Entries shown ▸
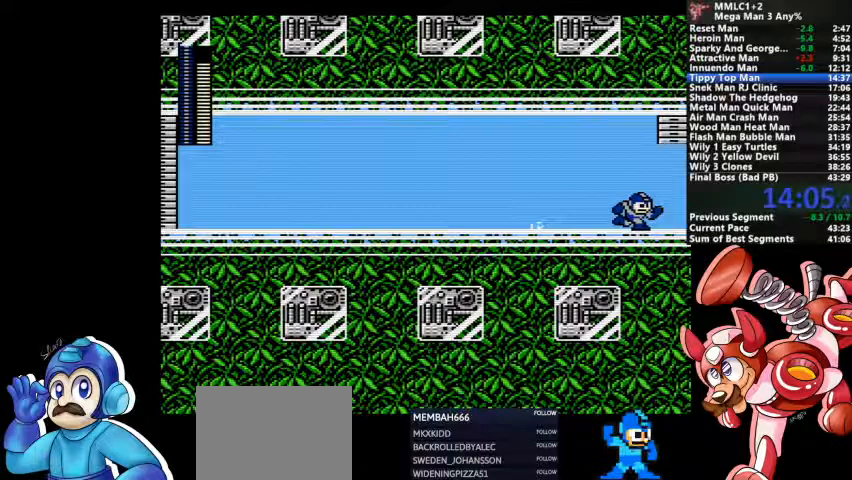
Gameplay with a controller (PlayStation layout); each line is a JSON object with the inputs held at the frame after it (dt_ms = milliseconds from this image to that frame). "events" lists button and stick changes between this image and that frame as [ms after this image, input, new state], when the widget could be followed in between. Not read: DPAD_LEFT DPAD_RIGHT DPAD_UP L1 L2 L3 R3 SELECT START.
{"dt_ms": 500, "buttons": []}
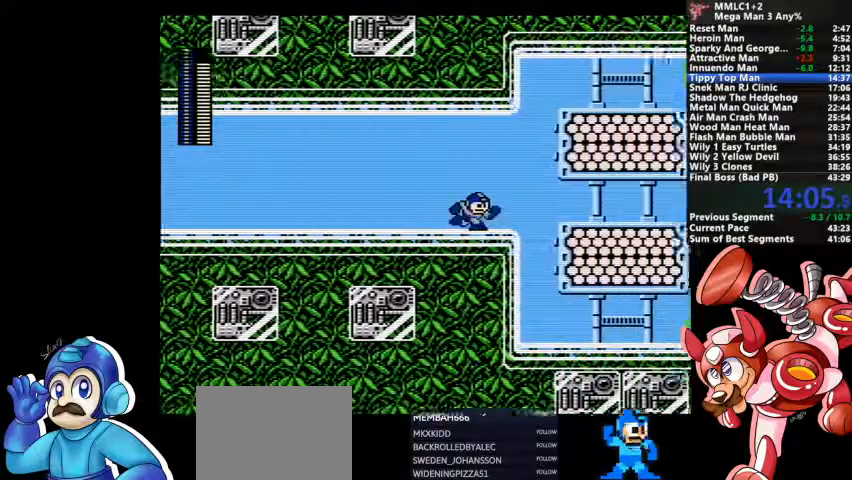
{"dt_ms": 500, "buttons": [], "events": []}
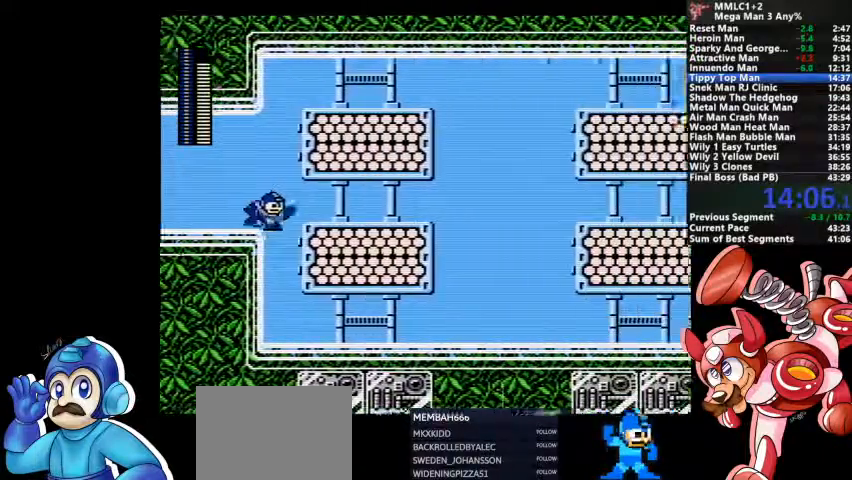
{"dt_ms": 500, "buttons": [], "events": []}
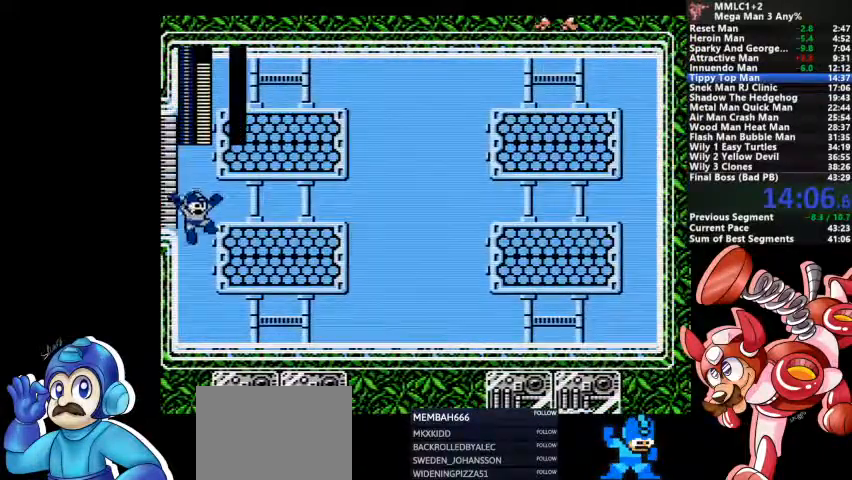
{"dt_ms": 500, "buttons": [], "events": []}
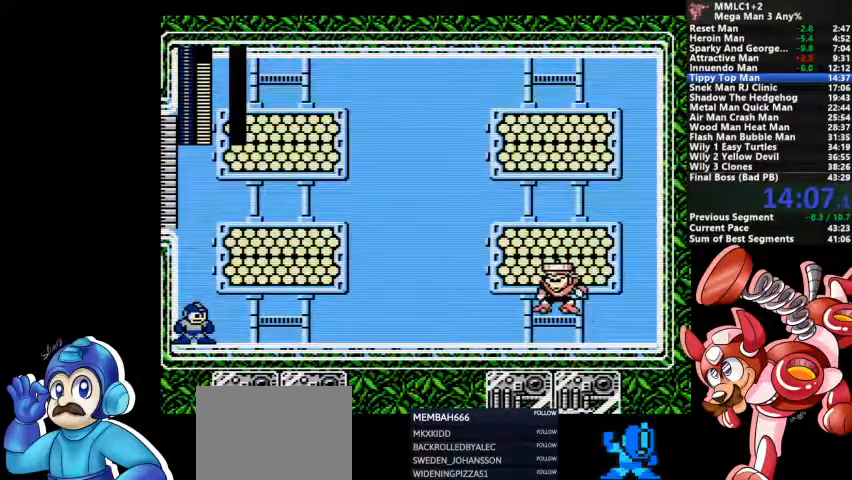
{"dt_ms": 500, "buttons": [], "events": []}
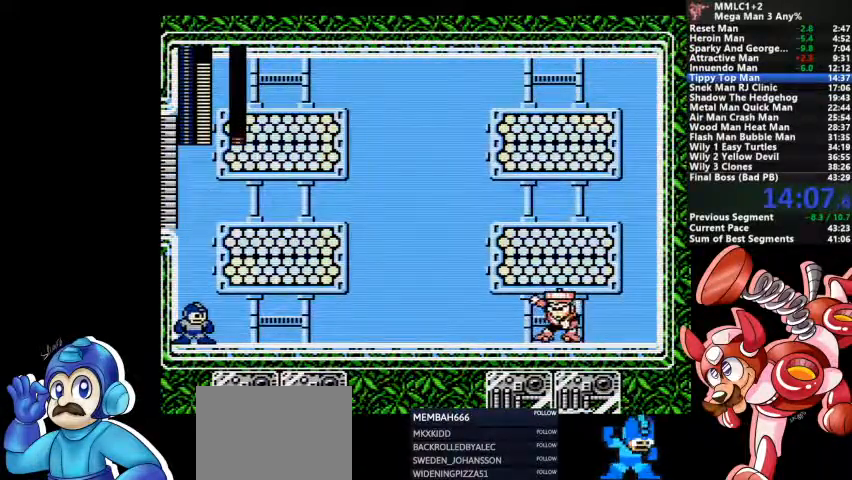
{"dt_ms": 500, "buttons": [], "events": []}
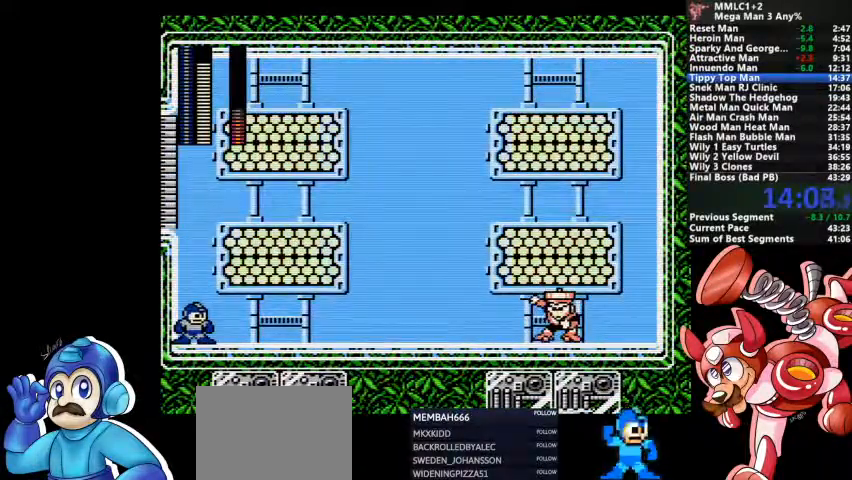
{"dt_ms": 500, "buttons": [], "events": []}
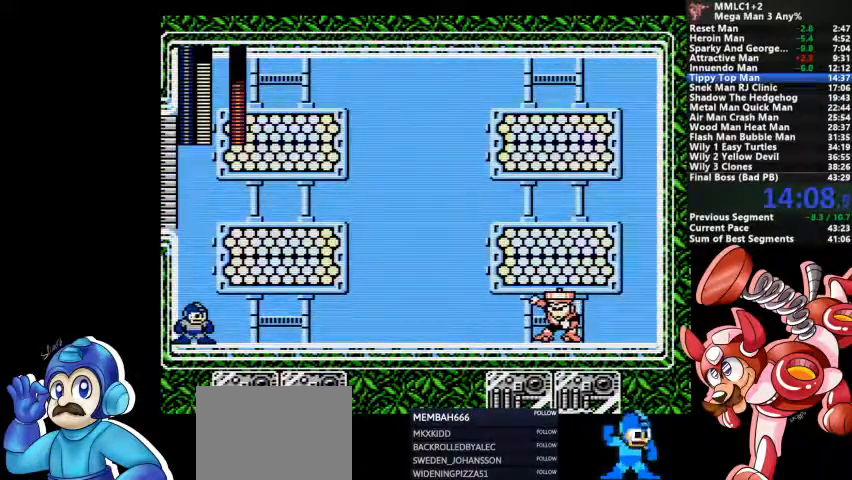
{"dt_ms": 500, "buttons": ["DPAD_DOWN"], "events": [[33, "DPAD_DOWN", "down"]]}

--

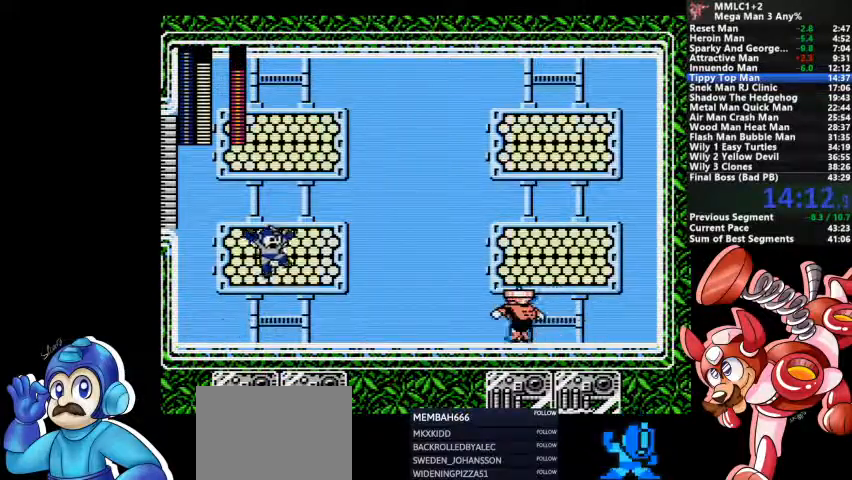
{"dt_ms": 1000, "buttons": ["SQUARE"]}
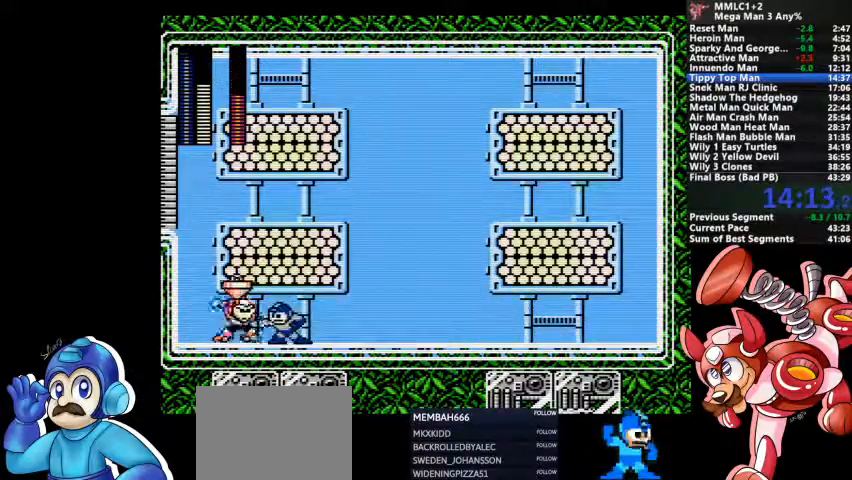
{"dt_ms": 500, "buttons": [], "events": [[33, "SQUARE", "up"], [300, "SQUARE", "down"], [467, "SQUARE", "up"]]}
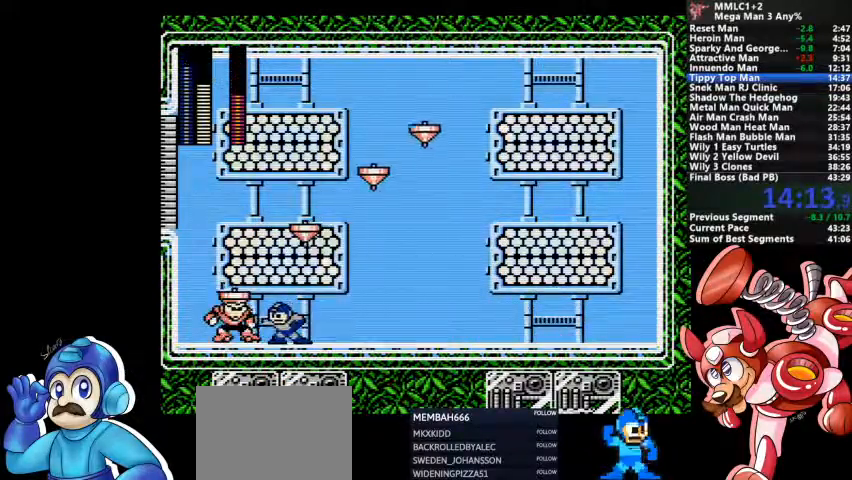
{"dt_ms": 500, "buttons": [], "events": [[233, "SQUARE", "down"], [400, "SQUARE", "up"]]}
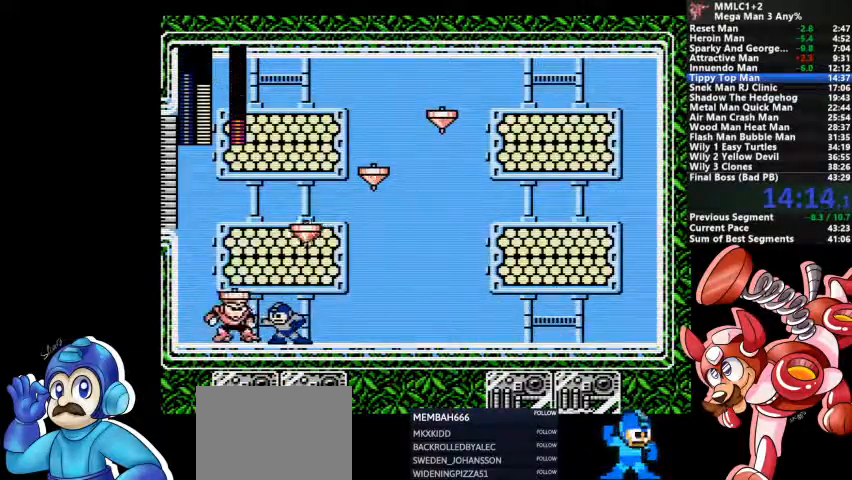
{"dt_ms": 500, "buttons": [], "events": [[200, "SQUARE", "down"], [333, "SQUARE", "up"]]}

What to work on ▸ If a line in the material contains the word "SQUARE", copy that line.

Result of this task ▸
{"dt_ms": 1000, "buttons": ["SQUARE"]}
{"dt_ms": 500, "buttons": [], "events": [[33, "SQUARE", "up"], [300, "SQUARE", "down"], [467, "SQUARE", "up"]]}
{"dt_ms": 500, "buttons": [], "events": [[233, "SQUARE", "down"], [400, "SQUARE", "up"]]}
{"dt_ms": 500, "buttons": [], "events": [[200, "SQUARE", "down"], [333, "SQUARE", "up"]]}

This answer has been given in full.